Work task -> Down to the last line, write out the entries below exactly and omit all pictures.

Dataset content ->

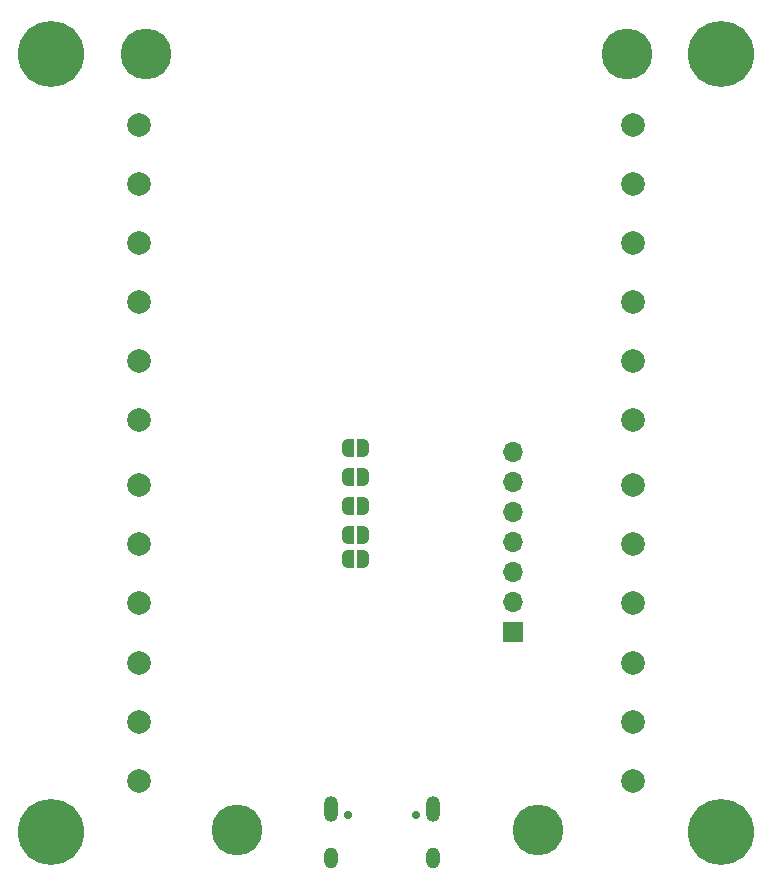
<source format=gbr>
%TF.GenerationSoftware,KiCad,Pcbnew,(6.0.6-0)*%
%TF.CreationDate,2022-09-10T13:43:16-07:00*%
%TF.ProjectId,GlowCore,476c6f77-436f-4726-952e-6b696361645f,rev?*%
%TF.SameCoordinates,Original*%
%TF.FileFunction,Soldermask,Bot*%
%TF.FilePolarity,Negative*%
%FSLAX46Y46*%
G04 Gerber Fmt 4.6, Leading zero omitted, Abs format (unit mm)*
G04 Created by KiCad (PCBNEW (6.0.6-0)) date 2022-09-10 13:43:16*
%MOMM*%
%LPD*%
G01*
G04 APERTURE LIST*
G04 Aperture macros list*
%AMFreePoly0*
4,1,22,0.500000,-0.750000,0.000000,-0.750000,0.000000,-0.745033,-0.079941,-0.743568,-0.215256,-0.701293,-0.333266,-0.622738,-0.424486,-0.514219,-0.481581,-0.384460,-0.499164,-0.250000,-0.500000,-0.250000,-0.500000,0.250000,-0.499164,0.250000,-0.499963,0.256109,-0.478152,0.396186,-0.417904,0.524511,-0.324060,0.630769,-0.204165,0.706417,-0.067858,0.745374,0.000000,0.744959,0.000000,0.750000,
0.500000,0.750000,0.500000,-0.750000,0.500000,-0.750000,$1*%
%AMFreePoly1*
4,1,20,0.000000,0.744959,0.073905,0.744508,0.209726,0.703889,0.328688,0.626782,0.421226,0.519385,0.479903,0.390333,0.500000,0.250000,0.500000,-0.250000,0.499851,-0.262216,0.476331,-0.402017,0.414519,-0.529596,0.319384,-0.634700,0.198574,-0.708877,0.061801,-0.746166,0.000000,-0.745033,0.000000,-0.750000,-0.500000,-0.750000,-0.500000,0.750000,0.000000,0.750000,0.000000,0.744959,
0.000000,0.744959,$1*%
G04 Aperture macros list end*
%ADD10C,2.000000*%
%ADD11C,4.300000*%
%ADD12C,5.600000*%
%ADD13C,0.700025*%
%ADD14O,1.200000X2.200000*%
%ADD15O,1.200000X1.800000*%
%ADD16R,1.700000X1.700000*%
%ADD17O,1.700000X1.700000*%
%ADD18FreePoly0,180.000000*%
%ADD19FreePoly1,180.000000*%
%ADD20FreePoly0,0.000000*%
%ADD21FreePoly1,0.000000*%
G04 APERTURE END LIST*
D10*
%TO.C,P2*%
X123750451Y-104450000D03*
X123750451Y-109451270D03*
X123750451Y-114450000D03*
X123750451Y-119451270D03*
X123750451Y-124450000D03*
X123750451Y-129451270D03*
%TD*%
D11*
%TO.C,U30*%
X157460000Y-133640000D03*
%TD*%
D12*
%TO.C,H4*%
X116300000Y-133761200D03*
%TD*%
D11*
%TO.C,U33*%
X131969970Y-133640000D03*
%TD*%
D10*
%TO.C,P1*%
X123750451Y-73900000D03*
X123750451Y-78901270D03*
X123750451Y-83900000D03*
X123750451Y-88901270D03*
X123750451Y-93900000D03*
X123750451Y-98901270D03*
%TD*%
D12*
%TO.C,H2*%
X172987800Y-67900000D03*
%TD*%
%TO.C,H1*%
X116300000Y-67947460D03*
%TD*%
D11*
%TO.C,U1*%
X124279970Y-67950000D03*
%TD*%
D13*
%TO.C,USB1*%
X147160018Y-132332535D03*
X141379982Y-132332535D03*
D14*
X139949959Y-131832408D03*
X148590041Y-131832408D03*
D15*
X148590041Y-136012494D03*
X139949959Y-136012494D03*
%TD*%
D10*
%TO.C,P4*%
X165555549Y-98900000D03*
X165555549Y-93898730D03*
X165555549Y-88900000D03*
X165555549Y-83898730D03*
X165555549Y-78900000D03*
X165555549Y-73898730D03*
%TD*%
D12*
%TO.C,H3*%
X172987800Y-133761200D03*
%TD*%
D11*
%TO.C,U2*%
X164997770Y-67902540D03*
%TD*%
D16*
%TO.C,J1*%
X155346400Y-116890800D03*
D17*
X155346400Y-114350800D03*
X155346400Y-111810800D03*
X155346400Y-109270800D03*
X155346400Y-106730800D03*
X155346400Y-104190800D03*
X155346400Y-101650800D03*
%TD*%
D10*
%TO.C,P3*%
X165555549Y-129450000D03*
X165555549Y-124448730D03*
X165555549Y-119450000D03*
X165555549Y-114448730D03*
X165555549Y-109450000D03*
X165555549Y-104448730D03*
%TD*%
D18*
%TO.C,JP1*%
X142686800Y-103733600D03*
D19*
X141386800Y-103733600D03*
%TD*%
D20*
%TO.C,JP5*%
X141386800Y-101295200D03*
D21*
X142686800Y-101295200D03*
%TD*%
D18*
%TO.C,JP4*%
X142676400Y-106172000D03*
D19*
X141376400Y-106172000D03*
%TD*%
D18*
%TO.C,JP3*%
X142676400Y-110642400D03*
D19*
X141376400Y-110642400D03*
%TD*%
D18*
%TO.C,JP2*%
X142676400Y-108610400D03*
D19*
X141376400Y-108610400D03*
%TD*%
M02*

</source>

The answer ->
<source format=gbr>
%TF.GenerationSoftware,KiCad,Pcbnew,(6.0.6-0)*%
%TF.CreationDate,2022-09-10T13:43:16-07:00*%
%TF.ProjectId,GlowCore,476c6f77-436f-4726-952e-6b696361645f,rev?*%
%TF.SameCoordinates,Original*%
%TF.FileFunction,Soldermask,Bot*%
%TF.FilePolarity,Negative*%
%FSLAX46Y46*%
G04 Gerber Fmt 4.6, Leading zero omitted, Abs format (unit mm)*
G04 Created by KiCad (PCBNEW (6.0.6-0)) date 2022-09-10 13:43:16*
%MOMM*%
%LPD*%
G01*
G04 APERTURE LIST*
G04 Aperture macros list*
%AMFreePoly0*
4,1,22,0.500000,-0.750000,0.000000,-0.750000,0.000000,-0.745033,-0.079941,-0.743568,-0.215256,-0.701293,-0.333266,-0.622738,-0.424486,-0.514219,-0.481581,-0.384460,-0.499164,-0.250000,-0.500000,-0.250000,-0.500000,0.250000,-0.499164,0.250000,-0.499963,0.256109,-0.478152,0.396186,-0.417904,0.524511,-0.324060,0.630769,-0.204165,0.706417,-0.067858,0.745374,0.000000,0.744959,0.000000,0.750000,
0.500000,0.750000,0.500000,-0.750000,0.500000,-0.750000,$1*%
%AMFreePoly1*
4,1,20,0.000000,0.744959,0.073905,0.744508,0.209726,0.703889,0.328688,0.626782,0.421226,0.519385,0.479903,0.390333,0.500000,0.250000,0.500000,-0.250000,0.499851,-0.262216,0.476331,-0.402017,0.414519,-0.529596,0.319384,-0.634700,0.198574,-0.708877,0.061801,-0.746166,0.000000,-0.745033,0.000000,-0.750000,-0.500000,-0.750000,-0.500000,0.750000,0.000000,0.750000,0.000000,0.744959,
0.000000,0.744959,$1*%
G04 Aperture macros list end*
%ADD10C,2.000000*%
%ADD11C,4.300000*%
%ADD12C,5.600000*%
%ADD13C,0.700025*%
%ADD14O,1.200000X2.200000*%
%ADD15O,1.200000X1.800000*%
%ADD16R,1.700000X1.700000*%
%ADD17O,1.700000X1.700000*%
%ADD18FreePoly0,180.000000*%
%ADD19FreePoly1,180.000000*%
%ADD20FreePoly0,0.000000*%
%ADD21FreePoly1,0.000000*%
G04 APERTURE END LIST*
D10*
%TO.C,P2*%
X123750451Y-104450000D03*
X123750451Y-109451270D03*
X123750451Y-114450000D03*
X123750451Y-119451270D03*
X123750451Y-124450000D03*
X123750451Y-129451270D03*
%TD*%
D11*
%TO.C,U30*%
X157460000Y-133640000D03*
%TD*%
D12*
%TO.C,H4*%
X116300000Y-133761200D03*
%TD*%
D11*
%TO.C,U33*%
X131969970Y-133640000D03*
%TD*%
D10*
%TO.C,P1*%
X123750451Y-73900000D03*
X123750451Y-78901270D03*
X123750451Y-83900000D03*
X123750451Y-88901270D03*
X123750451Y-93900000D03*
X123750451Y-98901270D03*
%TD*%
D12*
%TO.C,H2*%
X172987800Y-67900000D03*
%TD*%
%TO.C,H1*%
X116300000Y-67947460D03*
%TD*%
D11*
%TO.C,U1*%
X124279970Y-67950000D03*
%TD*%
D13*
%TO.C,USB1*%
X147160018Y-132332535D03*
X141379982Y-132332535D03*
D14*
X139949959Y-131832408D03*
X148590041Y-131832408D03*
D15*
X148590041Y-136012494D03*
X139949959Y-136012494D03*
%TD*%
D10*
%TO.C,P4*%
X165555549Y-98900000D03*
X165555549Y-93898730D03*
X165555549Y-88900000D03*
X165555549Y-83898730D03*
X165555549Y-78900000D03*
X165555549Y-73898730D03*
%TD*%
D12*
%TO.C,H3*%
X172987800Y-133761200D03*
%TD*%
D11*
%TO.C,U2*%
X164997770Y-67902540D03*
%TD*%
D16*
%TO.C,J1*%
X155346400Y-116890800D03*
D17*
X155346400Y-114350800D03*
X155346400Y-111810800D03*
X155346400Y-109270800D03*
X155346400Y-106730800D03*
X155346400Y-104190800D03*
X155346400Y-101650800D03*
%TD*%
D10*
%TO.C,P3*%
X165555549Y-129450000D03*
X165555549Y-124448730D03*
X165555549Y-119450000D03*
X165555549Y-114448730D03*
X165555549Y-109450000D03*
X165555549Y-104448730D03*
%TD*%
D18*
%TO.C,JP1*%
X142686800Y-103733600D03*
D19*
X141386800Y-103733600D03*
%TD*%
D20*
%TO.C,JP5*%
X141386800Y-101295200D03*
D21*
X142686800Y-101295200D03*
%TD*%
D18*
%TO.C,JP4*%
X142676400Y-106172000D03*
D19*
X141376400Y-106172000D03*
%TD*%
D18*
%TO.C,JP3*%
X142676400Y-110642400D03*
D19*
X141376400Y-110642400D03*
%TD*%
D18*
%TO.C,JP2*%
X142676400Y-108610400D03*
D19*
X141376400Y-108610400D03*
%TD*%
M02*

</source>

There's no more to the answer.